ACTIVITY: Each entry needs to be copied exactly, with nothing left out.

Dataset entries:

________________________

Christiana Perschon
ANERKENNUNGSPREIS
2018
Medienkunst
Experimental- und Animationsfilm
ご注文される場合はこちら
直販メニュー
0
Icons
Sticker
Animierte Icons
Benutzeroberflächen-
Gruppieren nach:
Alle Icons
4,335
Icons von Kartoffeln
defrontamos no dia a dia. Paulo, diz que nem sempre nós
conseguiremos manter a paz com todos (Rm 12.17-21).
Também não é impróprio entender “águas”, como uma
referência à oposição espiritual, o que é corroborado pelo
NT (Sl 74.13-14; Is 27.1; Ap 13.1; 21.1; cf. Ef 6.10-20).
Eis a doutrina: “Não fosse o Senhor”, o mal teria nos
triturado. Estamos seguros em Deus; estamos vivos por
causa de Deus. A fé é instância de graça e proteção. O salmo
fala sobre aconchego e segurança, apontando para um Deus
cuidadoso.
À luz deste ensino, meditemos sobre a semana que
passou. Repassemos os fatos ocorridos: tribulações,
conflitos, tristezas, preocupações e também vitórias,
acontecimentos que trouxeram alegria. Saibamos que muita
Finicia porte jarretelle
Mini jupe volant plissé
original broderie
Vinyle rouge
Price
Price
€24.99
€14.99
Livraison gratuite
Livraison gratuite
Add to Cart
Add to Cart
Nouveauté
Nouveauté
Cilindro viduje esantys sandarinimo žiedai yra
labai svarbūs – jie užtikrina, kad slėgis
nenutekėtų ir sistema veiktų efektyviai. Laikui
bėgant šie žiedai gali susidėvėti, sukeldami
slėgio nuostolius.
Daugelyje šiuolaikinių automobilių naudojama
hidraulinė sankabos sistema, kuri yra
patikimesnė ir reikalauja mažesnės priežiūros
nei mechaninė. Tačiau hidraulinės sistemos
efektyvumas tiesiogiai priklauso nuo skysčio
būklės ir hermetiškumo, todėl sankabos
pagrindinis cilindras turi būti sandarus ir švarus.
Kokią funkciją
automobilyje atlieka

________________________

EXERCISE RESULT:
Christiana Perschon
ANERKENNUNGSPREIS
2018
Medienkunst
Experimental- und Animationsfilm
ご注文される場合はこちら
直販メニュー
0
Icons
Sticker
Animierte Icons
Benutzeroberflächen-
Gruppieren nach:
Alle Icons
4,335
Icons von Kartoffeln
defrontamos no dia a dia. Paulo, diz que nem sempre nós
conseguiremos manter a paz com todos (Rm 12.17-21).
Também não é impróprio entender “águas”, como uma
referência à oposição espiritual, o que é corroborado pelo
NT (Sl 74.13-14; Is 27.1; Ap 13.1; 21.1; cf. Ef 6.10-20).
Eis a doutrina: “Não fosse o Senhor”, o mal teria nos
triturado. Estamos seguros em Deus; estamos vivos por
causa de Deus. A fé é instância de graça e proteção. O salmo
fala sobre aconchego e segurança, apontando para um Deus
cuidadoso.
À luz deste ensino, meditemos sobre a semana que
passou. Repassemos os fatos ocorridos: tribulações,
conflitos, tristezas, preocupações e também vitórias,
acontecimentos que trouxeram alegria. Saibamos que muita
Finicia porte jarretelle
Mini jupe volant plissé
original broderie
Vinyle rouge
Price
Price
€24.99
€14.99
Livraison gratuite
Livraison gratuite
Add to Cart
Add to Cart
Nouveauté
Nouveauté
Cilindro viduje esantys sandarinimo žiedai yra
labai svarbūs – jie užtikrina, kad slėgis
nenutekėtų ir sistema veiktų efektyviai. Laikui
bėgant šie žiedai gali susidėvėti, sukeldami
slėgio nuostolius.
Daugelyje šiuolaikinių automobilių naudojama
hidraulinė sankabos sistema, kuri yra
patikimesnė ir reikalauja mažesnės priežiūros
nei mechaninė. Tačiau hidraulinės sistemos
efektyvumas tiesiogiai priklauso nuo skysčio
būklės ir hermetiškumo, todėl sankabos
pagrindinis cilindras turi būti sandarus ir švarus.
Kokią funkciją
automobilyje atlieka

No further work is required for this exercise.